Fig. 5. Native MS and mass photometry analysis of LAT1-4F2hc super-dimerization.

A Simulation of possible N-glycan conformers on LAT1-4F2hc. N-glycan conformers are highlighted in dark purple. B Structural illustration of the modelled structure of LAT1-4F2hc super-dimer with possible N-glycan conformers. The 4F2hc-Asn365 and Asn424 are proximal to the super-dimer interface. The N-glycans fill the interface and mediate hydrophilic interactions between two 4F2hc subunits in the LAT1-4F2hc super-dimer. C Native mass spectra of LAT1-4F2hc WT, desialylated WT and non-glycosylated M4 mutant. The LAT1-4F2hc heterodimer and its super-dimer peaks are highlighted (blue and red, respectively). D Mass photometry analysis of LAT1-4F2hc fully sialylated WT (control), desialylated WT and sialylated WT at pH 5.0. E Bargraphs show the super-dimer/heterodimer ratios of fully sialylated WT (control), desialylated WT and sialylated WT at pH 5.0. Bars show mean ± standard deviation from three independent experiments (dots). Two tailed Student’s t-tests are performed for statistical analysis (p < 0.01 was labelled with two asterisks). Source data are provided as a Source Data file. F Surface electrostatic potential of the super-dimer interface of 4F2hc subunit at pH 7.0 and pH 5.0.

Fig. 6. Probing the endogenous LAT1-4F2hc assemblies.

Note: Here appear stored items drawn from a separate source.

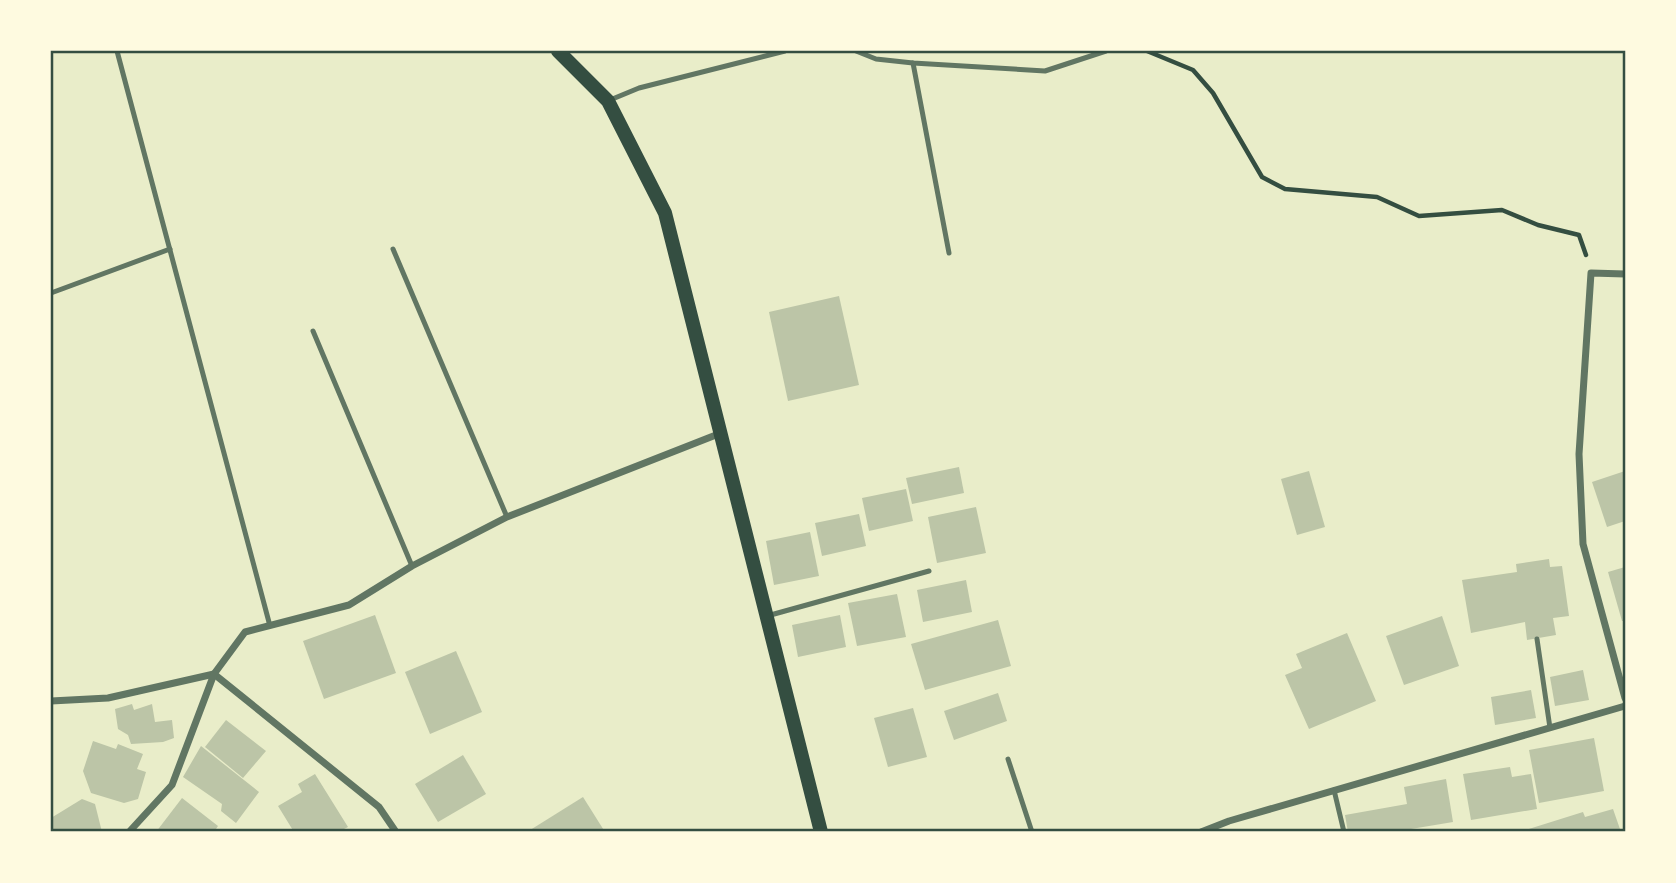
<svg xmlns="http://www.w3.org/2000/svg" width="1676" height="883" viewBox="0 0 1676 883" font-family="Helvetica,sans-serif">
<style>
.building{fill:#bcc5a7}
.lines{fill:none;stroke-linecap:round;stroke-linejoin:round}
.path{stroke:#344e41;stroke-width:4.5}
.service{stroke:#617663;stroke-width:5}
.minor{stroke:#617663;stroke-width:7}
.secondary{stroke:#344e41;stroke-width:14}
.neatline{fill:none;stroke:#344e41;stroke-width:2.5}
</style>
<rect width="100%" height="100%" fill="#e9edc9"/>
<!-- building -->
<g class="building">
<polygon points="839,296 859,385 788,401 769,312"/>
<polygon points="959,467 964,493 912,504 906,478"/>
<polygon points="1309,471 1325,527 1297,535 1281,479"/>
<polygon points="1625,471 1625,521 1607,527 1592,482"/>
<polygon points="906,489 913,521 869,531 862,498"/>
<polygon points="976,507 986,553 937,563 928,517"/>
<polygon points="859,514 866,546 822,556 815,523"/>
<polygon points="810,532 819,576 774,585 766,541"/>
<polygon points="1549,559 1550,567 1562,566 1569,616 1553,618 1556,635 1527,640 1525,622 1471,633 1462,580 1517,572 1516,564"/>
<polygon points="1625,567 1625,621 1622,621 1608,572"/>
<polygon points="966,580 972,612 923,622 917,590"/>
<polygon points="897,594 906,637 857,646 848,603"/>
<polygon points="375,615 396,673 324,699 303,641"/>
<polygon points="840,615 846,647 798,657 792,625"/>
<polygon points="1442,616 1459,666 1404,685 1386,636"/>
<polygon points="998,620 1011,666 925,690 911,644"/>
<polygon points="1347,633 1376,701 1309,729 1285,675 1302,668 1296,654"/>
<polygon points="456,651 482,712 430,734 405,672"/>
<polygon points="1583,670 1589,700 1555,706 1550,677"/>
<polygon points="1531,690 1536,718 1495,725 1491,697"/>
<polygon points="998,693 1007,721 954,740 944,711"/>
<polygon points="132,704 134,710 152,704 155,722 172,720 174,738 163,742 131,744 128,735 118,729 115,709"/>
<polygon points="913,708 927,757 888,767 874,718"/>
<polygon points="226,720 266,751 243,778 205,747"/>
<polygon points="1594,738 1604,791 1539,803 1529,750"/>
<polygon points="93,741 116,749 118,744 143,754 137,769 146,772 138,799 124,803 91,793 83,771"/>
<polygon points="201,746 259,792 236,823 221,811 222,804 183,777"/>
<polygon points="463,755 486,794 438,822 415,784"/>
<polygon points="1510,767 1512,777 1531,774 1537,809 1471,820 1463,774"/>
<polygon points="315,774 348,827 338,832 294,832 278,806 302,792 298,784"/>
<polygon points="1446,779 1453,822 1411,829 1412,832 1348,832 1345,815 1407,804 1404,787"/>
<polygon points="583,797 605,832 527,832"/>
<polygon points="182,798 218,826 214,832 156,832"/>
<polygon points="82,799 95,804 102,832 51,832 51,818"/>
<polygon points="1613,809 1621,832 1519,832 1583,812 1585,817"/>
</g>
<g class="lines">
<!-- path -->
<polyline class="path" points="1147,51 1193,70 1213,93 1262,177 1285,189 1377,197 1419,216 1502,210 1538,225 1579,235 1586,255"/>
<!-- service -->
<g class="service">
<polyline points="117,51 270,626"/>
<polyline points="856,51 876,59 913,63 1045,71 1106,51"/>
<polyline points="913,63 949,253"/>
<polyline points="610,100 639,88 785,51"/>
<polyline points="393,249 507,517"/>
<polyline points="51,293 170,249"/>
<polyline points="313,331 412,566"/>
<polyline points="767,616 929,571"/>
<polyline points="1537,639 1550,728"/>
<polyline points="1008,759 1032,832"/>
<polyline points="1334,790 1344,832"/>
</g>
<!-- minor -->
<g class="minor">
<polyline points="1625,274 1591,273 1579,454 1583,544 1625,698"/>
<polyline points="51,701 108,698 214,674 379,807 396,832"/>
<polyline points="129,832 172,785 214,674 245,632 349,605 412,566 507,517 721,433"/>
<polyline points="1201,832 1229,821 1625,706"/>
</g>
<!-- secondary -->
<polyline class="secondary" points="558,51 608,101 665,213 821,832"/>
</g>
<!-- border -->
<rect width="1676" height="883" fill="none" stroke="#fefae0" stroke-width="105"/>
<rect x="52" y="52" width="1572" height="778" class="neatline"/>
</svg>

A Western blotting analysis of the in vivo crosslinked (XL) endogenous LAT1-4F2hc in HeLa cells. An anti-LAT1 antibody was used to probe the endogenous LAT1-4F2hc assemblies without BS3 (-) and with BS3 (+) treatments. The experiment was repeated once. Source data are provided as a Source Data file. B Correlation of the mRNA expression levels of 4F2hc (SLC3A2) and its associated members of the SLC7A family (SLC7A5, SLC7A6, SLC7A7, SLC7A8, SLC7A9, SLC7A10) from human tissue and cell lines. The mRNA expression levels (measured in normalized transcripts per million, nTPM) of 4F2hc and SLC7As from 50 human tissues and 1205 cell lines were plotted as a scatter plot. The linear-fit trendline is plotted as a dark blue line. The shaded areas corresponding to one and two standard deviations (σ) of the linear regression are highlighted (dark blue and light blue, respectively). Source data are provided as a Source Data file. C Expression levels of SLC3A2 and SLC7A5/6/7/8/10/11 in HeLa cell lines. Source data are provided as a Source Data file. D Western blotting of the endogenous LAT1-4F2hc assemblies in HeLa cells without and with dithiothreitol (DTT) treatment. The experiments were repeated once. Source data are provided as a Source Data file. E Model of the dynamic assemblies of LAT1-4F2hc super-dimer with highlighted key findings. The LAT1 homo-dimer and LAT1-4F2hc super-dimer structures are proposed based on AlphaFold-Multimer and homology-modelling.